» **Text for analysis**:
* * *
This is a double reminder that any directives included in robots.txt files should be carefully planned and placed in the file – after all, mistakes can prevent robots from crawling the site correctly.

Screaming Frog 

Screaming Frog included humorous directives relating to the company’s name: 

Screaming Frog has a robots.txt easter egg that plays on the company's name

But there is more to it than just being a funny reference. Including these directives helps build brand awareness. Mentioning the “protection of frog team” could be viewed as an example of employer branding.

Further in the robots.txt file, we can find an invitation to join the company’s SEO team:

Screaming Frog has a robots.txt easter egg with the logo of the company

Search Engine Land

Search Engine Land addresses people who can read the following message – because robots can’t – recognizing that there can be non-robots that visit their robots.txt file. There is also a reference to Battlestar Galactica:

Search Engine Land has a robots.txt easter egg with a Battlestar Galactica reference

Humans.txt

The Internet should be about humans, not just robots. 

If there is a robots.txt file for robots, there should be one for humans as well.
* * *
» **Data supplied**:
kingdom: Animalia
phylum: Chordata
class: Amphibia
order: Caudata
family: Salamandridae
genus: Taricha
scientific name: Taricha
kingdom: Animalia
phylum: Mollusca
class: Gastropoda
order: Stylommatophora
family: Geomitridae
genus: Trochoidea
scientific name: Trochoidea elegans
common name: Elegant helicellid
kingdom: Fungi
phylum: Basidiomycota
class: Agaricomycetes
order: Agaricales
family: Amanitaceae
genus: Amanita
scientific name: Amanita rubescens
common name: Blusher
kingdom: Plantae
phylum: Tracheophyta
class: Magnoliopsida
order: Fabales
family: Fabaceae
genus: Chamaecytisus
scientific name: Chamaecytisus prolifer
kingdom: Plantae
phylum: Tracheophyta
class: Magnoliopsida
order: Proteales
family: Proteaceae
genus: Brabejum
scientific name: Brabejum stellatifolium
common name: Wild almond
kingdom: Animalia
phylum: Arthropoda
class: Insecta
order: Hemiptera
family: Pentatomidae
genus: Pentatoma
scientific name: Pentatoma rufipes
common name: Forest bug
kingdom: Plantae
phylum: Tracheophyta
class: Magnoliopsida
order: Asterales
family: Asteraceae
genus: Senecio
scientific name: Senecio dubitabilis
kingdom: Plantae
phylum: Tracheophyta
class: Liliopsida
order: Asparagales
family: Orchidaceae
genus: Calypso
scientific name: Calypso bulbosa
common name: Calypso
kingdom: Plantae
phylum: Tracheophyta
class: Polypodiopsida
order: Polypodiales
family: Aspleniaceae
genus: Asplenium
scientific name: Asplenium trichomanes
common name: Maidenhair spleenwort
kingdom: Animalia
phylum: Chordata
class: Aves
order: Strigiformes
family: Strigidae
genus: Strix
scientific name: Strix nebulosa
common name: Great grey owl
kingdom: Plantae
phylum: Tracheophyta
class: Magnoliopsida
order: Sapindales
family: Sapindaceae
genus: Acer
* * *
» **Tasks to carry out**:
- a) Using the lines that say a site "has a robots.txt easter egg," list every thing those lines say an easter egg plays on or has, along with the site it belongs to, from the text on robots.txt easter eggs.
- b) Reproduce the part of the text on robots.txt easter eggs that runs from "Screaming Frog has a robots.txt easter egg with" up to and including "humans as well.".

» **Results by task**:
- a)
- the company's name (Screaming Frog)
- the logo of the company (Screaming Frog)
- a Battlestar Galactica reference (Search Engine Land)

- b)
Screaming Frog has a robots.txt easter egg with the logo of the company

Search Engine Land

Search Engine Land addresses people who can read the following message – because robots can’t – recognizing that there can be non-robots that visit their robots.txt file. There is also a reference to Battlestar Galactica:

Search Engine Land has a robots.txt easter egg with a Battlestar Galactica reference

Humans.txt

The Internet should be about humans, not just robots. 

If there is a robots.txt file for robots, there should be one for humans as well.